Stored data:
* * * * * * * * *
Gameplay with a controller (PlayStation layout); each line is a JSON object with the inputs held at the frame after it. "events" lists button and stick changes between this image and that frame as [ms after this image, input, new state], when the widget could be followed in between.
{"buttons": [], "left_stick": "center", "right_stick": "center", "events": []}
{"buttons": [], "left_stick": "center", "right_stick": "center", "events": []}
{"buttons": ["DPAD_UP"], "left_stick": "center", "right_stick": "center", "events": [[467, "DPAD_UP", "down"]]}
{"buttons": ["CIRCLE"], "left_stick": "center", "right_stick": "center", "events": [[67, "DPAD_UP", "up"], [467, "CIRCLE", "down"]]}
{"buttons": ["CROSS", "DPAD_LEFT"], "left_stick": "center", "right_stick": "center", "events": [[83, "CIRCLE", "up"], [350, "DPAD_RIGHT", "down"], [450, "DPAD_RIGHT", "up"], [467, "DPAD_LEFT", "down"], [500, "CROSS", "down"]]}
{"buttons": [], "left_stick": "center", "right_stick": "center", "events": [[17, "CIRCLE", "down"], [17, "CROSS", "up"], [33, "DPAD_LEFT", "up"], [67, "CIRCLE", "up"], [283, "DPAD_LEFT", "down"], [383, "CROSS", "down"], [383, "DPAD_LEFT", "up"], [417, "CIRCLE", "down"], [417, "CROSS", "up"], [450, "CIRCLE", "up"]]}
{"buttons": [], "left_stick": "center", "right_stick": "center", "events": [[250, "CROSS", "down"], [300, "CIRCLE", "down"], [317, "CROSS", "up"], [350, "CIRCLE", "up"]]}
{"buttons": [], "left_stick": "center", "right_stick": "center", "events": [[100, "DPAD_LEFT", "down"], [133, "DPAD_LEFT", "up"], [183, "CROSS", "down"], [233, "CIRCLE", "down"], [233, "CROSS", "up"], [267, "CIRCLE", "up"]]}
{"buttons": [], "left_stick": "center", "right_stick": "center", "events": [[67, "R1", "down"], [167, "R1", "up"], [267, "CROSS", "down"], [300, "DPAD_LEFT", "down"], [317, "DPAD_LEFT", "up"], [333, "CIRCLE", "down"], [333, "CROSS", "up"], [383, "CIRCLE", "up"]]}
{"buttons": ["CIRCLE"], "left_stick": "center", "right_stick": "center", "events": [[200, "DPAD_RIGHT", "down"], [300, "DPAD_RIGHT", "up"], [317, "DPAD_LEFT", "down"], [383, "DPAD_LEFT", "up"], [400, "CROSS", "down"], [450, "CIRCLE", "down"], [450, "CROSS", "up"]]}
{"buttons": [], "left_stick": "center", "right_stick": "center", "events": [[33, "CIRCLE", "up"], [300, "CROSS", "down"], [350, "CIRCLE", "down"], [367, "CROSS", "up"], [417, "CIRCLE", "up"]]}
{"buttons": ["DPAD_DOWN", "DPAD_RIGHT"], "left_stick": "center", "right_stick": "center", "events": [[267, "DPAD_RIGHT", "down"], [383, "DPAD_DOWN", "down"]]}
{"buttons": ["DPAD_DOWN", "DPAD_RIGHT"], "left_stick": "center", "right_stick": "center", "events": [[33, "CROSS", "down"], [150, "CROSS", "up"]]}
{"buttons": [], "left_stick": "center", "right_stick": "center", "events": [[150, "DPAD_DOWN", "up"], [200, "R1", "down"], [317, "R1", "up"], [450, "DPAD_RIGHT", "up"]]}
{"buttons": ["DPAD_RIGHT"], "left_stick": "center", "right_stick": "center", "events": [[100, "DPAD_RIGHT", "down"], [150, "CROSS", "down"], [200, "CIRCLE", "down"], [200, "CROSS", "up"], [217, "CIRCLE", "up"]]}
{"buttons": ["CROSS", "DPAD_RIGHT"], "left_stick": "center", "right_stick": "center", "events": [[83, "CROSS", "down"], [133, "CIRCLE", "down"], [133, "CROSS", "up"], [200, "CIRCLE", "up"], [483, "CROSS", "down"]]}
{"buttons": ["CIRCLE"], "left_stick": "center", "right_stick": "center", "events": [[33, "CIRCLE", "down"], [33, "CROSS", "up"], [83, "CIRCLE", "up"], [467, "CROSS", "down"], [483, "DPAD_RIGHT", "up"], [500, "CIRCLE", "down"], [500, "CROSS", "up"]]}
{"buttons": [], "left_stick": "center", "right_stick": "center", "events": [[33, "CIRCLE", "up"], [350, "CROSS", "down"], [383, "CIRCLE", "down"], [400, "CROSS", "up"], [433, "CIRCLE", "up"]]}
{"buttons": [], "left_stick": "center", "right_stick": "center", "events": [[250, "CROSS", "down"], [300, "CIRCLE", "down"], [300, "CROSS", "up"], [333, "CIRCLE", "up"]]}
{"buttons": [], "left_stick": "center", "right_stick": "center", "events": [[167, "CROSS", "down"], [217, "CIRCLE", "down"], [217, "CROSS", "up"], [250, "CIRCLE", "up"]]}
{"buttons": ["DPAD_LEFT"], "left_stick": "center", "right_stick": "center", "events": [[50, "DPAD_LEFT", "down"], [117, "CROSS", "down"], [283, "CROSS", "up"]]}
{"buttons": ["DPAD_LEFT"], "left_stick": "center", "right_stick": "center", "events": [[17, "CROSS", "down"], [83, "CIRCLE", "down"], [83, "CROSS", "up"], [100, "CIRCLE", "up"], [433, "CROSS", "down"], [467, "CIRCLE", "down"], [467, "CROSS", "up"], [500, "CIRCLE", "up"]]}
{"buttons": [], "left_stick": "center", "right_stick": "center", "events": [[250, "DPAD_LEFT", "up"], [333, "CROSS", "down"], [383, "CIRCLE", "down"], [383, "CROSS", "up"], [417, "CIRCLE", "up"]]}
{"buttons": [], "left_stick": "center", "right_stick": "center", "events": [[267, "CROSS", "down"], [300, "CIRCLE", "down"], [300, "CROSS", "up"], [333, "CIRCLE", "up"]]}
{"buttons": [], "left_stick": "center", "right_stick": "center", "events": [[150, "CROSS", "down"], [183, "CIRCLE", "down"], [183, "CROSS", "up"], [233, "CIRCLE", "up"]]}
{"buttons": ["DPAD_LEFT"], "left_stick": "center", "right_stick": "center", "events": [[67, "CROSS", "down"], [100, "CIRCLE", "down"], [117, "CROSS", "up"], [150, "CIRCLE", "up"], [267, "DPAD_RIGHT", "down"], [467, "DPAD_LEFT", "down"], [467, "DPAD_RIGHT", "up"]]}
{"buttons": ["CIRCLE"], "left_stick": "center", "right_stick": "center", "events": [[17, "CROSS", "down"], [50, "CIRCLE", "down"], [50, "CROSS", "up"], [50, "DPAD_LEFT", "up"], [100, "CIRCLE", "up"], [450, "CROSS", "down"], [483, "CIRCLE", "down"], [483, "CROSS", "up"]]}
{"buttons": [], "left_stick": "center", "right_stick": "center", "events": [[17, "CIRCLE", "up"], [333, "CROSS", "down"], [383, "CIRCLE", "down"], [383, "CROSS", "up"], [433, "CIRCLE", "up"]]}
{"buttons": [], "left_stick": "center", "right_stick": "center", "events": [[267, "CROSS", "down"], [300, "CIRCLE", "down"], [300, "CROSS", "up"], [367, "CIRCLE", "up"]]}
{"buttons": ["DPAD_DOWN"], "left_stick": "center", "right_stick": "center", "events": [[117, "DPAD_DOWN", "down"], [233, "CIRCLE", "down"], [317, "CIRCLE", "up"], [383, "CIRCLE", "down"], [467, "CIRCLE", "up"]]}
* * * * * * * * *
Your response should be an exact copy of all the records.

Solved problem:
Gameplay with a controller (PlayStation layout); each line is a JSON object with the inputs held at the frame after it. "events" lists button and stick changes between this image and that frame as [ms after this image, input, new state], when the widget could be followed in between.
{"buttons": [], "left_stick": "center", "right_stick": "center", "events": []}
{"buttons": [], "left_stick": "center", "right_stick": "center", "events": []}
{"buttons": ["DPAD_UP"], "left_stick": "center", "right_stick": "center", "events": [[467, "DPAD_UP", "down"]]}
{"buttons": ["CIRCLE"], "left_stick": "center", "right_stick": "center", "events": [[67, "DPAD_UP", "up"], [467, "CIRCLE", "down"]]}
{"buttons": ["CROSS", "DPAD_LEFT"], "left_stick": "center", "right_stick": "center", "events": [[83, "CIRCLE", "up"], [350, "DPAD_RIGHT", "down"], [450, "DPAD_RIGHT", "up"], [467, "DPAD_LEFT", "down"], [500, "CROSS", "down"]]}
{"buttons": [], "left_stick": "center", "right_stick": "center", "events": [[17, "CIRCLE", "down"], [17, "CROSS", "up"], [33, "DPAD_LEFT", "up"], [67, "CIRCLE", "up"], [283, "DPAD_LEFT", "down"], [383, "CROSS", "down"], [383, "DPAD_LEFT", "up"], [417, "CIRCLE", "down"], [417, "CROSS", "up"], [450, "CIRCLE", "up"]]}
{"buttons": [], "left_stick": "center", "right_stick": "center", "events": [[250, "CROSS", "down"], [300, "CIRCLE", "down"], [317, "CROSS", "up"], [350, "CIRCLE", "up"]]}
{"buttons": [], "left_stick": "center", "right_stick": "center", "events": [[100, "DPAD_LEFT", "down"], [133, "DPAD_LEFT", "up"], [183, "CROSS", "down"], [233, "CIRCLE", "down"], [233, "CROSS", "up"], [267, "CIRCLE", "up"]]}
{"buttons": [], "left_stick": "center", "right_stick": "center", "events": [[67, "R1", "down"], [167, "R1", "up"], [267, "CROSS", "down"], [300, "DPAD_LEFT", "down"], [317, "DPAD_LEFT", "up"], [333, "CIRCLE", "down"], [333, "CROSS", "up"], [383, "CIRCLE", "up"]]}
{"buttons": ["CIRCLE"], "left_stick": "center", "right_stick": "center", "events": [[200, "DPAD_RIGHT", "down"], [300, "DPAD_RIGHT", "up"], [317, "DPAD_LEFT", "down"], [383, "DPAD_LEFT", "up"], [400, "CROSS", "down"], [450, "CIRCLE", "down"], [450, "CROSS", "up"]]}
{"buttons": [], "left_stick": "center", "right_stick": "center", "events": [[33, "CIRCLE", "up"], [300, "CROSS", "down"], [350, "CIRCLE", "down"], [367, "CROSS", "up"], [417, "CIRCLE", "up"]]}
{"buttons": ["DPAD_DOWN", "DPAD_RIGHT"], "left_stick": "center", "right_stick": "center", "events": [[267, "DPAD_RIGHT", "down"], [383, "DPAD_DOWN", "down"]]}
{"buttons": ["DPAD_DOWN", "DPAD_RIGHT"], "left_stick": "center", "right_stick": "center", "events": [[33, "CROSS", "down"], [150, "CROSS", "up"]]}
{"buttons": [], "left_stick": "center", "right_stick": "center", "events": [[150, "DPAD_DOWN", "up"], [200, "R1", "down"], [317, "R1", "up"], [450, "DPAD_RIGHT", "up"]]}
{"buttons": ["DPAD_RIGHT"], "left_stick": "center", "right_stick": "center", "events": [[100, "DPAD_RIGHT", "down"], [150, "CROSS", "down"], [200, "CIRCLE", "down"], [200, "CROSS", "up"], [217, "CIRCLE", "up"]]}
{"buttons": ["CROSS", "DPAD_RIGHT"], "left_stick": "center", "right_stick": "center", "events": [[83, "CROSS", "down"], [133, "CIRCLE", "down"], [133, "CROSS", "up"], [200, "CIRCLE", "up"], [483, "CROSS", "down"]]}
{"buttons": ["CIRCLE"], "left_stick": "center", "right_stick": "center", "events": [[33, "CIRCLE", "down"], [33, "CROSS", "up"], [83, "CIRCLE", "up"], [467, "CROSS", "down"], [483, "DPAD_RIGHT", "up"], [500, "CIRCLE", "down"], [500, "CROSS", "up"]]}
{"buttons": [], "left_stick": "center", "right_stick": "center", "events": [[33, "CIRCLE", "up"], [350, "CROSS", "down"], [383, "CIRCLE", "down"], [400, "CROSS", "up"], [433, "CIRCLE", "up"]]}
{"buttons": [], "left_stick": "center", "right_stick": "center", "events": [[250, "CROSS", "down"], [300, "CIRCLE", "down"], [300, "CROSS", "up"], [333, "CIRCLE", "up"]]}
{"buttons": [], "left_stick": "center", "right_stick": "center", "events": [[167, "CROSS", "down"], [217, "CIRCLE", "down"], [217, "CROSS", "up"], [250, "CIRCLE", "up"]]}
{"buttons": ["DPAD_LEFT"], "left_stick": "center", "right_stick": "center", "events": [[50, "DPAD_LEFT", "down"], [117, "CROSS", "down"], [283, "CROSS", "up"]]}
{"buttons": ["DPAD_LEFT"], "left_stick": "center", "right_stick": "center", "events": [[17, "CROSS", "down"], [83, "CIRCLE", "down"], [83, "CROSS", "up"], [100, "CIRCLE", "up"], [433, "CROSS", "down"], [467, "CIRCLE", "down"], [467, "CROSS", "up"], [500, "CIRCLE", "up"]]}
{"buttons": [], "left_stick": "center", "right_stick": "center", "events": [[250, "DPAD_LEFT", "up"], [333, "CROSS", "down"], [383, "CIRCLE", "down"], [383, "CROSS", "up"], [417, "CIRCLE", "up"]]}
{"buttons": [], "left_stick": "center", "right_stick": "center", "events": [[267, "CROSS", "down"], [300, "CIRCLE", "down"], [300, "CROSS", "up"], [333, "CIRCLE", "up"]]}
{"buttons": [], "left_stick": "center", "right_stick": "center", "events": [[150, "CROSS", "down"], [183, "CIRCLE", "down"], [183, "CROSS", "up"], [233, "CIRCLE", "up"]]}
{"buttons": ["DPAD_LEFT"], "left_stick": "center", "right_stick": "center", "events": [[67, "CROSS", "down"], [100, "CIRCLE", "down"], [117, "CROSS", "up"], [150, "CIRCLE", "up"], [267, "DPAD_RIGHT", "down"], [467, "DPAD_LEFT", "down"], [467, "DPAD_RIGHT", "up"]]}
{"buttons": ["CIRCLE"], "left_stick": "center", "right_stick": "center", "events": [[17, "CROSS", "down"], [50, "CIRCLE", "down"], [50, "CROSS", "up"], [50, "DPAD_LEFT", "up"], [100, "CIRCLE", "up"], [450, "CROSS", "down"], [483, "CIRCLE", "down"], [483, "CROSS", "up"]]}
{"buttons": [], "left_stick": "center", "right_stick": "center", "events": [[17, "CIRCLE", "up"], [333, "CROSS", "down"], [383, "CIRCLE", "down"], [383, "CROSS", "up"], [433, "CIRCLE", "up"]]}
{"buttons": [], "left_stick": "center", "right_stick": "center", "events": [[267, "CROSS", "down"], [300, "CIRCLE", "down"], [300, "CROSS", "up"], [367, "CIRCLE", "up"]]}
{"buttons": ["DPAD_DOWN"], "left_stick": "center", "right_stick": "center", "events": [[117, "DPAD_DOWN", "down"], [233, "CIRCLE", "down"], [317, "CIRCLE", "up"], [383, "CIRCLE", "down"], [467, "CIRCLE", "up"]]}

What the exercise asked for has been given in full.